Todo o aparelho internacional do Hamás tem de trabalhar quase ininterruptamente exclusivamente para levantar fundos para manter o governo do Hamás em Gaza - serviços e funcionários – tarefa que se torna cada dia mais difícil, sobretudo depois que o Irã suspendeu a ajuda que dava, depois que o Hamás recusou-se a apoiar o ataque militar do regime sírio contra a oposição interna. Meshaal sempre foi responsável pelo trabalho de levantar fundos para manter o grupo e sabe bem o quanto custa manter no poder o governo do Hamás em Gaza.

Meshaal terá de mostrar agora máxima flexibilidade em todas as questões relacionadas à reconciliação nacional (por mais que saiba que, hoje, essa reconciliação seja praticamente impossível). Meshaal quer provar aos estados árabes, sobretudo àqueles nos quais a Primavera Árabe foi bem sucedida, que o Hamás é partido capaz de ser politicamente flexível, sem comprometer seus princípios, em nome de superar divisões internas. Com isso, espera passar a contar com aqueles estados, para que pressionem Abbas a aceitar as propostas do Hamás.

Simultaneamente, Meshaal espera que, com os novos estados árabes mais abertos a compreender as posições do Hamás, poderá apressar o reconhecimento oficial do partido, e expandir suas relações políticas, de modo a integrar o Hamás na ainda nebulosa, mas já nova ordem política árabe, que se vai configurando, com os primeiros passos dos novos governos surgidos da Primavera Árabe. Esse desenvolvimento reduzirá a capacidade de Israel para encurralar os palestinos e atacá-los.

Em segundo lugar, desde o início Meshaal foi um dos comandantes do Hamás que sempre se opôs a que o partido participasse de eleições e constituísse governo em Gaza – porque, como sempre disse, seria muito difícil para o partido combinar governo e resistência. Meshaal entende que ainda é cedo para que o Hamás assuma responsabilidades de governo; e entende que a situação fica ainda mais difícil, se o Hamás monopolizar o poder (o que acontece hoje, em Gaza).

Segundo fontes ouvidas por Al-Ahram Weekly, Meshaal diz, em conversas privadas, que, com o Hamás no poder em Gaza, Israel ganha uma lista imensa de alvos a atacar quando bem entenda. Acredita também que a Guerra de Gaza, em 2008, é prova disso, uma vez que qualquer instituição ligada direta ou indiretamente ao governo de Gaza tornou-se, naqueles dias, alvo “legítimo” a ser atacado por Israel.

Fato é que Meshaal e muitos outros líderes do Hamás começam a sentir os efeitos negativos de o partido estar no poder, também nas relações com outros grupos palestinos, entre os quais, a Jihad Islâmica.

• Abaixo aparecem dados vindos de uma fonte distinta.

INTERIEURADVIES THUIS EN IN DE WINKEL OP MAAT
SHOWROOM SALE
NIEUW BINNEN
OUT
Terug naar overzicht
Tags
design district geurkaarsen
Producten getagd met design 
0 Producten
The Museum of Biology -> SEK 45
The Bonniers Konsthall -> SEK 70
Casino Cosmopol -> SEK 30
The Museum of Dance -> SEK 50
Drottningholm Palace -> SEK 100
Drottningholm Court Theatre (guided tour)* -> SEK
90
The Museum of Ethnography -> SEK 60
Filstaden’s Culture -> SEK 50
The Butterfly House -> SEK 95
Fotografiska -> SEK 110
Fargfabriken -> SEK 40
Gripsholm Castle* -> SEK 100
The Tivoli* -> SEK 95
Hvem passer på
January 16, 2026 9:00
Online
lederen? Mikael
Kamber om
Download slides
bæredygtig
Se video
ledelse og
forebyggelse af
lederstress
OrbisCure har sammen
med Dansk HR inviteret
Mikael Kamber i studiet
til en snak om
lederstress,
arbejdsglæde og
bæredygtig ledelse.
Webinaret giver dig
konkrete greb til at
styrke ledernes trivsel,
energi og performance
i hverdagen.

Grupos da resistência palestina têm acusado o Hamás de ter abandonado a resistência em nome de permanecer no poder, sobretudo depois que se tornou evidente que o Hamás não responde imediatamente a ataques israelenses contra líderes e símbolos de outros grupos palestinos (o que se viu em confrontos recentes), por temer a retaliação dos israelenses contra instituições do governo em Gaza. Meshaal entende que é indispensável chegar a uma fórmula pela qual o Hamás possa deixar de ser governo em Gaza, sem ter de abrir mão dos recursos militares.

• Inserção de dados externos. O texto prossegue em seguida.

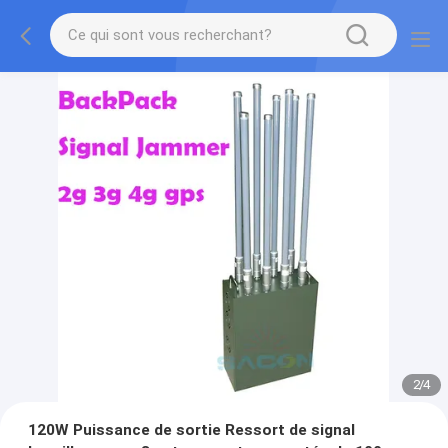
2
/
4
120W Puissance de sortie Ressort de signal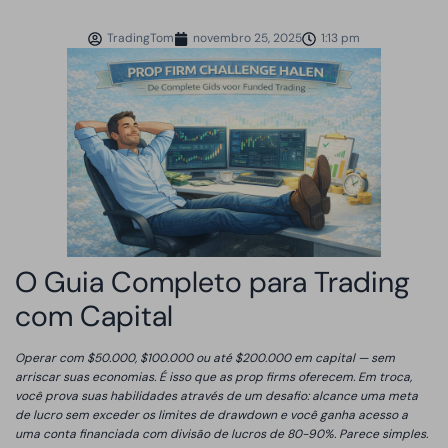
TradingTom
novembro 25, 2025
1:13 pm
O Guia Completo para Trading
com Capital
Operar com $50.000, $100.000 ou até $200.000 em capital — sem
arriscar suas economias. É isso que as prop firms oferecem. Em troca,
você prova suas habilidades através de um desafio: alcance uma meta
de lucro sem exceder os limites de drawdown e você ganha acesso a
uma conta financiada com divisão de lucros de 80-90%. Parece simples.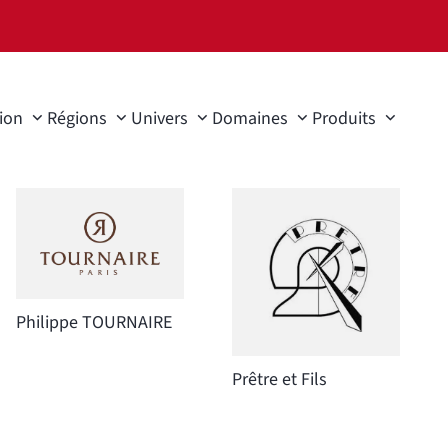
ion
Régions
Univers
Domaines
Produits
Philippe TOURNAIRE
Prêtre et Fils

Os líderes do Hamás que discordam dessa análise, especialmente Al-Zahhar e, em menor escala, também Haniyeh, tornaram-se minoria no comando político do partido. Assim, Meshaal ganha agora uma oportunidade para convencer outros líderes do partido sobre a necessidade de achar alguma brecha pela qual escapar da dualidade entre governar e resistir, com o mínimo possível de danos. O resultado das eleições recentes dentro do Hamás, deram-lhe poder e legitimidade para empreender esse trabalho político – embora Meshall saiba que o sucesso depende da posição que os demais envolvidos adotem, especialmente a Autoridade Palestina e estados árabes que têm grande influência nas questões palestinas, como o Egito.